Review-Cycle Response
A BLOCKING review finding on a behaviour-fidelity issue has exactly two valid responses:
- Restore the specified behaviour so the implementation matches the plan.
- Escalate the behaviour as undeliverable, and halt.
Adding documentation, JSDoc, or commit-message prose that explains the deviation is NOT a valid response. Deferring the behaviour to a later phase is NOT a valid response. Renaming the deviating function or type without restoring the behaviour is NOT a valid response.
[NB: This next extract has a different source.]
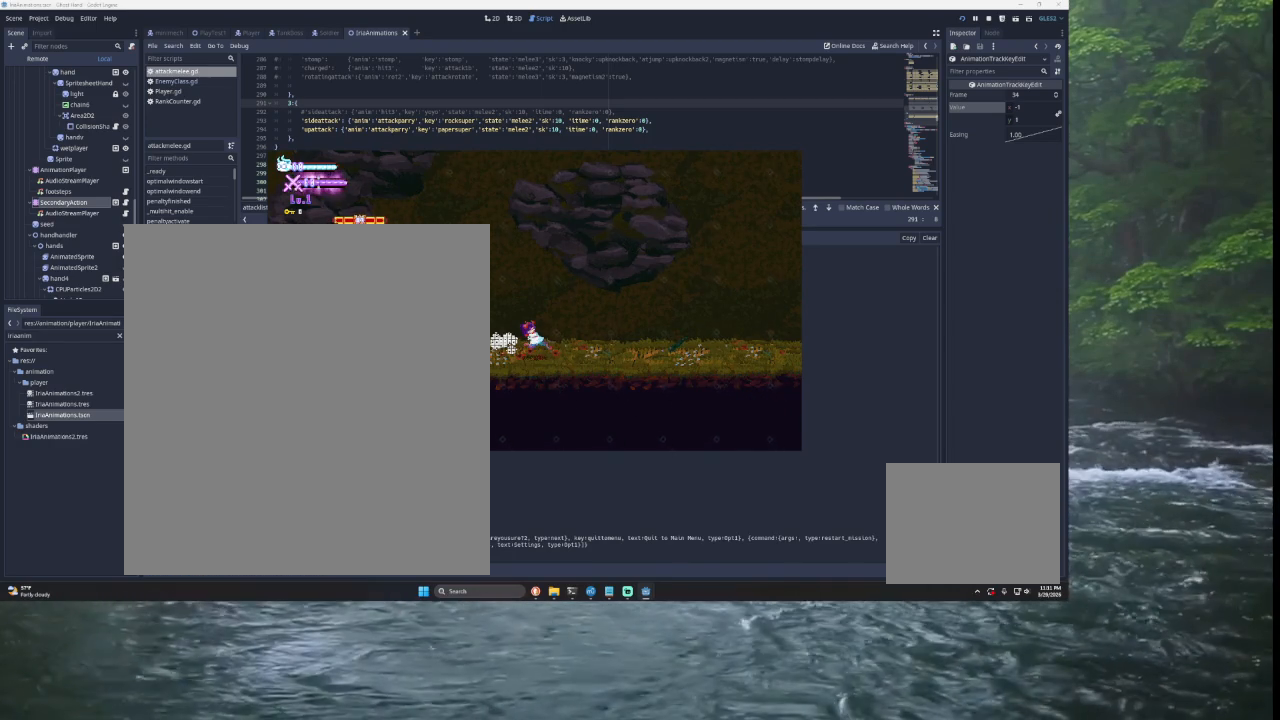
{"buttons": [], "left_stick": "center", "right_stick": "center", "events": []}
If you cannot restore the behaviour without breaking other committed work in the same phase, that is an escalation event — report it on the general channel with type: "escalation" and halt.
A BLOCKING finding that targets a code-sample adaptation (you adapted the sample to standing style and the reviewer flagged it as deviation) has a third valid response: name the style/best-practice rule that drove the adaptation, cite the loaded domain skill that mandates it, and demonstrate that the behaviour is unchanged. The reviewer is responsible for accepting a justified, behaviour-preserving style adaptation.
Sequence
For each unit of work in the phase, execute these steps in order:
Step 1 -- Define the Contract
Types, interfaces, data structures. These are the nouns of the work. The codebase should typecheck after this step (no new logic, just shapes).
Step 2 -- Stub the Behavior
Function signatures with minimal bodies that compile but do no real work. Examples:
- TypeScript:
throw new Error("not implemented") or return a type-correct default
- C++:
checkf(false, TEXT("Not implemented")) or ensure(false)
The codebase must build after this step. Every call site resolves, every import works.
Step 3 -- Write Failing Tests (Red)
Tests that assert the behavioral requirements against the stubs. Run them. They must fail. If a test passes against a stub, it is testing nothing: tighten the assertion or delete the test.
Step 4 -- Implement Until Green (Green)
Fill in function bodies one at a time, running tests after each. Stop as soon as all tests pass. Do not add behavior that no test demands.
Step 5 -- Refactor
Clean up duplication, improve names, extract helpers, but only while tests stay green. No new behavior in this step.
Build Verification
After completing the TDD cycle:
- Build and verify a clean build.
- Run all tests and verify they pass.
- If the build or tests fail, read the errors and fix them yourself. Iterate until both pass (max 3 attempts).
- If you cannot achieve a clean build and passing tests after 3 attempts, stop and report what is failing.
Build Errors in Files You Did Not Edit
All build errors are your responsibility. A clean build is a hard gate — it is not negotiable and it is not scoped to "your" files.
Build errors in files outside your original task scope have many causes: transitive include changes (IWYU), renamed or moved symbols, altered base class interfaces, macro side-effects, or pre-existing breakage exposed by your change. The cause does not matter. If the build fails, you fix it.
When fixing files outside your task scope, apply the minimum viable fix: add the missing #include, update the symbol reference, adjust the signature to match — nothing more. Do not refactor, restyle, or improve code you entered only to restore compilation.
Completion Rule
The last thing you do before finishing must be a successful build with all tests passing against your final code.
Any file modification after a successful build invalidates it -- you must build and test again.
Do not:
- Summarise and stop without having built and tested.
- Assume your code is correct without compiling and testing it.
- Make any file changes after your last build without rebuilding.
Scope Constraint
If your write scope is restricted to certain directories (e.g. test directories only), honour that restriction absolutely. Flag files outside your scope that need changes and return without modifying them.